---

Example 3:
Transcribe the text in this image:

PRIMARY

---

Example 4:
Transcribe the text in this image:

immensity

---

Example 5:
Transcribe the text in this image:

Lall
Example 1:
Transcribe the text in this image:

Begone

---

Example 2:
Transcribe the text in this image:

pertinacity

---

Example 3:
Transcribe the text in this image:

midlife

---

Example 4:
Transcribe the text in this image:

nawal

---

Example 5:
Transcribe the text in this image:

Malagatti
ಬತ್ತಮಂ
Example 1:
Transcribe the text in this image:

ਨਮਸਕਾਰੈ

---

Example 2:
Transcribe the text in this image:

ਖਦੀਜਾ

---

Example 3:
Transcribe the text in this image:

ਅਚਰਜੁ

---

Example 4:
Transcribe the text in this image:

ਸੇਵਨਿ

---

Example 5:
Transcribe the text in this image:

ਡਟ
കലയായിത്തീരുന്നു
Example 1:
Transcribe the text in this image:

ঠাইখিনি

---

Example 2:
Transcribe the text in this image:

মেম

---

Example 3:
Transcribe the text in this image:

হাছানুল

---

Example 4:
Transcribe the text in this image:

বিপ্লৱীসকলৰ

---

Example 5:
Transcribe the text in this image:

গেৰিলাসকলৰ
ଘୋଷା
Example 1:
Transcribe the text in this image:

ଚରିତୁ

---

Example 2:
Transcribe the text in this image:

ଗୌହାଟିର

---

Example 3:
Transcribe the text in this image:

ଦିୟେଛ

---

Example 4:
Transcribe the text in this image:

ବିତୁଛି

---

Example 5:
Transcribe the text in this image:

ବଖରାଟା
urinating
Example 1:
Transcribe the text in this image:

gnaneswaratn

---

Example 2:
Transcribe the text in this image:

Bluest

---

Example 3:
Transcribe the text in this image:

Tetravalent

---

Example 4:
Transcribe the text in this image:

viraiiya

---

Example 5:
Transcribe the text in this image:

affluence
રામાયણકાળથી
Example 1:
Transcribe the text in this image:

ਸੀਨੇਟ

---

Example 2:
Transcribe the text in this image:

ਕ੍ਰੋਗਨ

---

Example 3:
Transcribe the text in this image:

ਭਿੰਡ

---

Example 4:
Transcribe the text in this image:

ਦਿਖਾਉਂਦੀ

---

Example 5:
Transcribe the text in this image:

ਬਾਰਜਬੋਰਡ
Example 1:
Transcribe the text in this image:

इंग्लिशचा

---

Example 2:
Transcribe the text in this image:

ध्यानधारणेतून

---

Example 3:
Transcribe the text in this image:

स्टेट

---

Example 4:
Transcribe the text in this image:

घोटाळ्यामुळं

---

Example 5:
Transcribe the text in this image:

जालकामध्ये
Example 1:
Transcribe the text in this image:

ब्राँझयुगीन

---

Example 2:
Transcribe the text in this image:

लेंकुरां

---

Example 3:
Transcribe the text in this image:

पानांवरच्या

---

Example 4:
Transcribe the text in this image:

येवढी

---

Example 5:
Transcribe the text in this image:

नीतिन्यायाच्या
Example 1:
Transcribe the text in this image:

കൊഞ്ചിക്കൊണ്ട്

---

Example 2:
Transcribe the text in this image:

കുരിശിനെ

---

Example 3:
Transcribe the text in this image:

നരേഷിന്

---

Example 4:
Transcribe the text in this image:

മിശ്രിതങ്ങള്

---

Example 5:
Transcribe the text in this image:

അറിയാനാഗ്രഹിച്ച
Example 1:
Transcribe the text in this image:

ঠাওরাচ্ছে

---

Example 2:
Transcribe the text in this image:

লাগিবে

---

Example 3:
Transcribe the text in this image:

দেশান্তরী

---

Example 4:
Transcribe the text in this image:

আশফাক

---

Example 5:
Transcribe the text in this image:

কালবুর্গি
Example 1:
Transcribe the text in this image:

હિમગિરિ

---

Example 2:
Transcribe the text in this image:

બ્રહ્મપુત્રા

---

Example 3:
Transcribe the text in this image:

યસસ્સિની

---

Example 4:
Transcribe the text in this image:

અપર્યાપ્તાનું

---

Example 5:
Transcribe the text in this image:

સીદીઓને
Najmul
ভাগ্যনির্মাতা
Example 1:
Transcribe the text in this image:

==*==

Since the material above must be kept intact, output it exactly as it is.

---

Example 3:
Transcribe the text in this image:

PRIMARY

---

Example 4:
Transcribe the text in this image:

immensity

---

Example 5:
Transcribe the text in this image:

Lall
Example 1:
Transcribe the text in this image:

Begone

---

Example 2:
Transcribe the text in this image:

pertinacity

---

Example 3:
Transcribe the text in this image:

midlife

---

Example 4:
Transcribe the text in this image:

nawal

---

Example 5:
Transcribe the text in this image:

Malagatti
ಬತ್ತಮಂ
Example 1:
Transcribe the text in this image:

ਨਮਸਕਾਰੈ

---

Example 2:
Transcribe the text in this image:

ਖਦੀਜਾ

---

Example 3:
Transcribe the text in this image:

ਅਚਰਜੁ

---

Example 4:
Transcribe the text in this image:

ਸੇਵਨਿ

---

Example 5:
Transcribe the text in this image:

ਡਟ
കലയായിത്തീരുന്നു
Example 1:
Transcribe the text in this image:

ঠাইখিনি

---

Example 2:
Transcribe the text in this image:

মেম

---

Example 3:
Transcribe the text in this image:

হাছানুল

---

Example 4:
Transcribe the text in this image:

বিপ্লৱীসকলৰ

---

Example 5:
Transcribe the text in this image:

গেৰিলাসকলৰ
ଘୋଷା
Example 1:
Transcribe the text in this image:

ଚରିତୁ

---

Example 2:
Transcribe the text in this image:

ଗୌହାଟିର

---

Example 3:
Transcribe the text in this image:

ଦିୟେଛ

---

Example 4:
Transcribe the text in this image:

ବିତୁଛି

---

Example 5:
Transcribe the text in this image:

ବଖରାଟା
urinating
Example 1:
Transcribe the text in this image:

gnaneswaratn

---

Example 2:
Transcribe the text in this image:

Bluest

---

Example 3:
Transcribe the text in this image:

Tetravalent

---

Example 4:
Transcribe the text in this image:

viraiiya

---

Example 5:
Transcribe the text in this image:

affluence
રામાયણકાળથી
Example 1:
Transcribe the text in this image:

ਸੀਨੇਟ

---

Example 2:
Transcribe the text in this image:

ਕ੍ਰੋਗਨ

---

Example 3:
Transcribe the text in this image:

ਭਿੰਡ

---

Example 4:
Transcribe the text in this image:

ਦਿਖਾਉਂਦੀ

---

Example 5:
Transcribe the text in this image:

ਬਾਰਜਬੋਰਡ
Example 1:
Transcribe the text in this image:

इंग्लिशचा

---

Example 2:
Transcribe the text in this image:

ध्यानधारणेतून

---

Example 3:
Transcribe the text in this image:

स्टेट

---

Example 4:
Transcribe the text in this image:

घोटाळ्यामुळं

---

Example 5:
Transcribe the text in this image:

जालकामध्ये
Example 1:
Transcribe the text in this image:

ब्राँझयुगीन

---

Example 2:
Transcribe the text in this image:

लेंकुरां

---

Example 3:
Transcribe the text in this image:

पानांवरच्या

---

Example 4:
Transcribe the text in this image:

येवढी

---

Example 5:
Transcribe the text in this image:

नीतिन्यायाच्या
Example 1:
Transcribe the text in this image:

കൊഞ്ചിക്കൊണ്ട്

---

Example 2:
Transcribe the text in this image:

കുരിശിനെ

---

Example 3:
Transcribe the text in this image:

നരേഷിന്

---

Example 4:
Transcribe the text in this image:

മിശ്രിതങ്ങള്

---

Example 5:
Transcribe the text in this image:

അറിയാനാഗ്രഹിച്ച
Example 1:
Transcribe the text in this image:

ঠাওরাচ্ছে

---

Example 2:
Transcribe the text in this image:

লাগিবে

---

Example 3:
Transcribe the text in this image:

দেশান্তরী

---

Example 4:
Transcribe the text in this image:

আশফাক

---

Example 5:
Transcribe the text in this image:

কালবুর্গি
Example 1:
Transcribe the text in this image:

હિમગિરિ

---

Example 2:
Transcribe the text in this image:

બ્રહ્મપુત્રા

---

Example 3:
Transcribe the text in this image:

યસસ્સિની

---

Example 4:
Transcribe the text in this image:

અપર્યાપ્તાનું

---

Example 5:
Transcribe the text in this image:

સીદીઓને
Najmul
ভাগ্যনির্মাতা
Example 1:
Transcribe the text in this image:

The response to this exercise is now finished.